Hey, I'm looking to cut lots of treated pine sleepers down to size for a variety of edging around the garden/small retaining walls but I'm unsure the best way to cut them.
I tried cutting 75mm with the 18v AEG 165mm circular saw and it cut out half way through a cut (and the wood smelt like it was burning). Would a bigger circular saw do the trick or is it the wrong kind of saw all together?
The sleepers might have been a bit damp perhaps contributing?
Welcome to the Bunnings Workshop community @glennt. It's fabulous to have you join us and many thanks for your question.
The AEG 18V 165mm Li-Ion Cordless Circular Saw has a cutting capacity of 50mm thick at 90°. If you were cutting 75mm thick timber then that is most likely why the unit was cutting out. The burning of the timber is probably because the machine was working at a lower RPM due to 75mm being overcapacity.
If you need to do lots of cuts then a 240V circular saw will certainly cope better with the job. You'll note than even the 240V units generally only get up to a 65mm cut depth and you might need to cut both sides of the slab to achieve 75mm cuts. You could also try this with your circular saw. Drop the depth guard to 37.5mm and try cutting from both sides.
The most budget-friendly machine that has a full-depth cutting capacity of 75mm is the Ozito 254mm (10") 2100W Double Bevel Sliding Compound Mitre Saw.
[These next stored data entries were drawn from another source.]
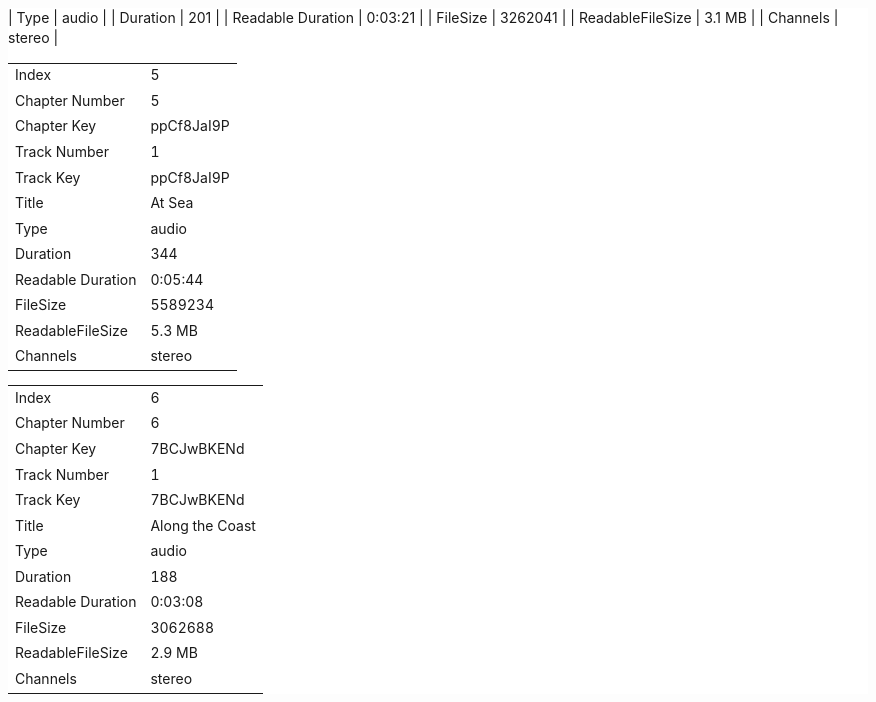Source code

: | Type | audio |
| Duration | 201 |
| Readable Duration | 0:03:21 |
| FileSize | 3262041 |
| ReadableFileSize | 3.1 MB |
| Channels | stereo |

|  |  |
| - | - |
| Index | 5 |
| Chapter Number | 5 |
| Chapter Key | ppCf8JaI9P |
| Track Number | 1 |
| Track Key | ppCf8JaI9P |
| Title | At Sea |
| Type | audio |
| Duration | 344 |
| Readable Duration | 0:05:44 |
| FileSize | 5589234 |
| ReadableFileSize | 5.3 MB |
| Channels | stereo |

|  |  |
| - | - |
| Index | 6 |
| Chapter Number | 6 |
| Chapter Key | 7BCJwBKENd |
| Track Number | 1 |
| Track Key | 7BCJwBKENd |
| Title | Along the Coast |
| Type | audio |
| Duration | 188 |
| Readable Duration | 0:03:08 |
| FileSize | 3062688 |
| ReadableFileSize | 2.9 MB |
| Channels | stereo |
We look forward to hearing more about your edging and retaining wall project. We'd encourage you to let us know if you need further assistance or would like to share your results with us.
Appreciate the reply and help Mitchell!
I mistyped in my original post, the sleepers I am trying to cut down are 50mm and not 75mm as originally stated. I did try adjusting the depth and while it was better, it did still cut out and definitely felt like I was pushing the saw past its comfort zone.
I referred back to a Bunnings how-to video I had seen where it appears the 18v 165mm AEG is cutting through the sleeper quickly and easily, and even in its own promo picture (https://www.bunnings.com.au/aeg-18v-165mm-li-ion-cordless-circular-saw-skin-only_p6230112).
I shall give it a few more goes as I'm sure there is some technique involved I haven't got close to mastering! Cheers.
Just a thought, how are you supporting the timber when cutting. If cutting between 2 supports the sleeper will close in on the blade jamming it. You need to support one side so the weight opens the cut. Just a thought.
I setup the sleeper on the ground supported by some bigger offcuts so that the piece being cut off would fall to the ground so hopefully no pinching is occurring there.
This is just a 6ah battery (tried both the force and pro version) I have on hand.
Is it worth picking up a new blade more suited to cutting sleepers, opposed to the included blade?
I've just made contact with AEG technical assistance to discuss your issue. They have advised that the saw out of the box with a 6Ah battery should be more than capable of cutting through a 50mm sleeper without cutting in and out. If you continue to have issues then I would suggest taking the saw in with your proof of purchase to one of our stores. The team will then send the unit off to be assessed at an authorised repairer to see if there is a fault with it.
Please let me know if you require any assistance with this process.
Ahh, thanks for the info @MitchellMc! I'll give it a few more goes then take it in if it's still not cutting it — pardon the pun.
"This is just a 6ah battery"
I know the world is turning to batteries, but I'm still resisting it.
Is amp hours indicative of power or longevity?
I have seen tradesman with battery powered circular saws - and they always seem to be struggling and you can hear the saw slow down as it progresses through the wood. Some of this wood is only 35mm thick.
Amp-hours is used to typically describe the run time on a unit. I have been made aware lately after viewing side-by-side comparisons that amp-hour can also affect the power of the unit. For instance, if you a drilling 30mm hole in hardwood with an 18volt drill and using a 1.5AH battery it might cut out or struggle to drill through. A 5AH battery might have no issues with this same job.